Fig. 4: Results of the benchmark of feature selection methods.
From: Feature selection methods affect the performance of scRNA-seq data integration and querying

a, Summary of method performance by metric type. Points show scores for individual datasets and diamonds show the mean values (Extended Data Fig. 5a). Methods are sorted by mean overall score, and baseline methods are indicated by gray shading. Shaded areas show scores less than (red) or greater than (blue) the baseline range (0–1). Average rankings for each metric type are shown on the right, with color indicating mean rank and size s.d. (smaller is more variable) (Extended Data Fig. 5b). b, Overlap of features selected by different methods.
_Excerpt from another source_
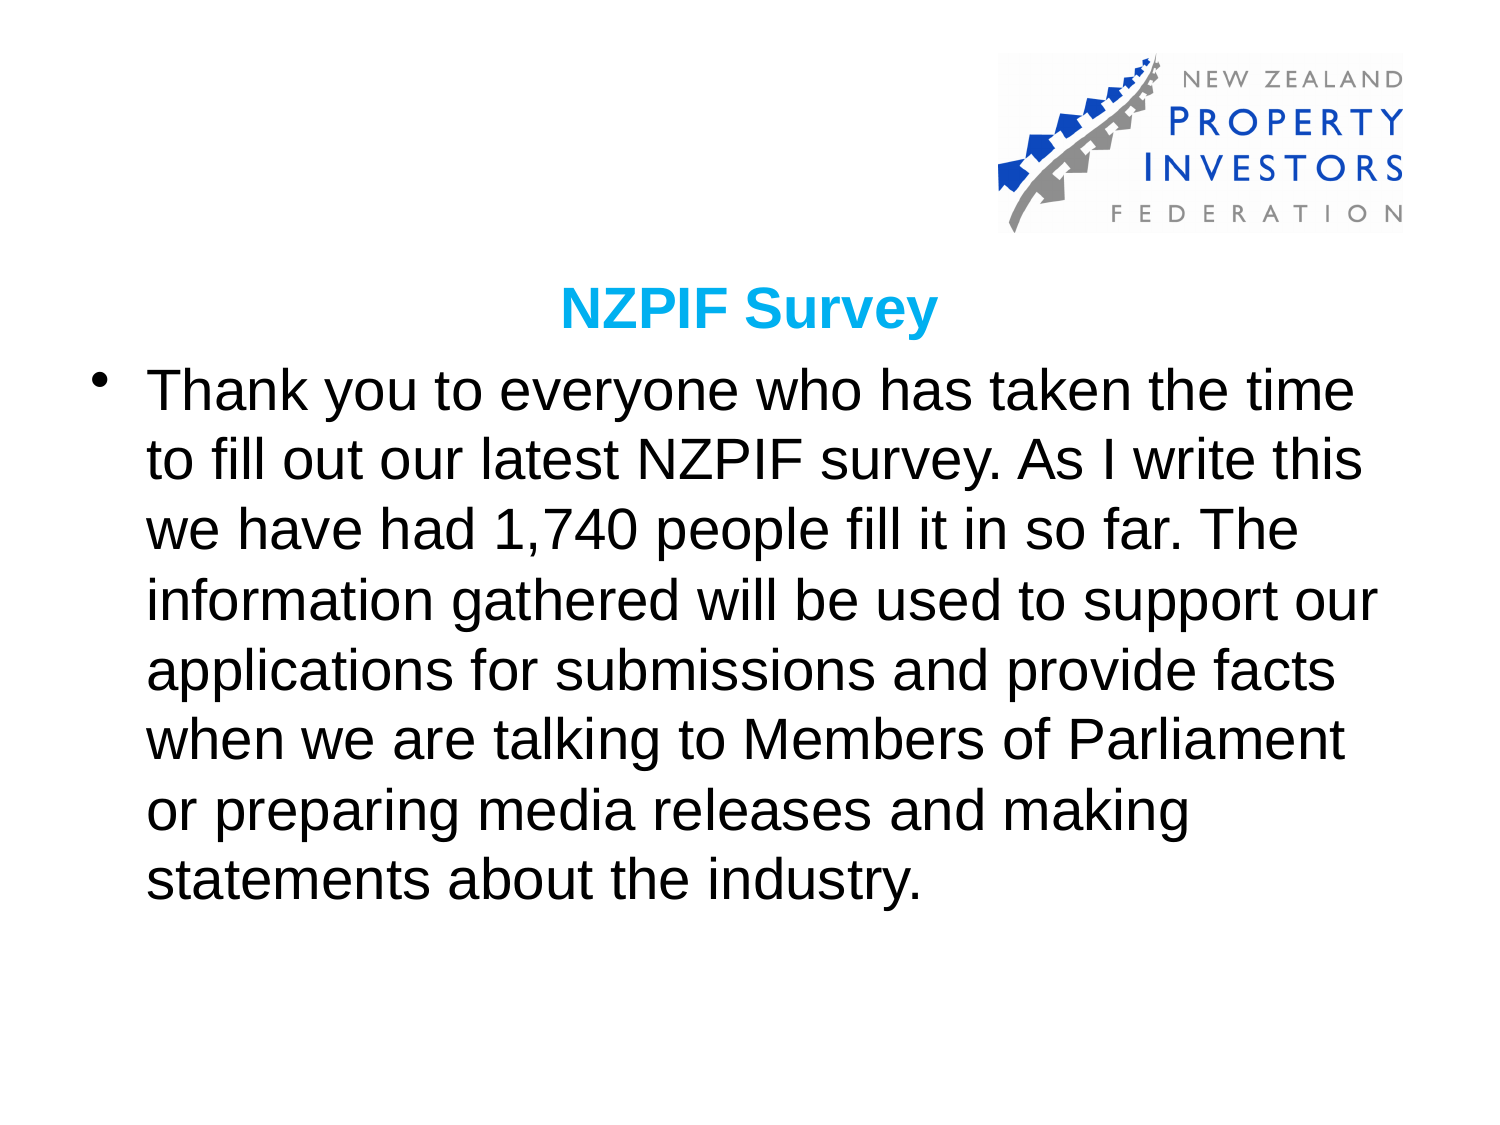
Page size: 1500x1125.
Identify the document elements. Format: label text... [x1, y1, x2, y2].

The heatmap shows the mean Jaccard index (JI) between feature sets selected by different methods (excluding random gene sets) (Extended Data Fig. 6). Sizes of squares indicate the s.d. (smaller is more variable). Mean JI values greater than 0.5 are highlighted with white borders. c, The number of features (on a log10 scale) selected by at least n methods (n = 25, 20, 15, 10 and 5) for each dataset. Colors indicate the number of methods. d, The number of features selected by different methods. Points are colored by dataset, and blue bars show the mean for each method. Only methods which automatically determine the number of features are shown. Most other methods were set to select 2,000 features, as indicated by the red line, except scPNMF, which uses 200 features. e, Heatmap of the relative performance of batch-aware variants of scanpy methods. Colors show the difference in score for each metric type on each dataset, with negative values (purple) indicating that the batch-aware variant performed worse than the standard approach and positive values (green) that it performed better.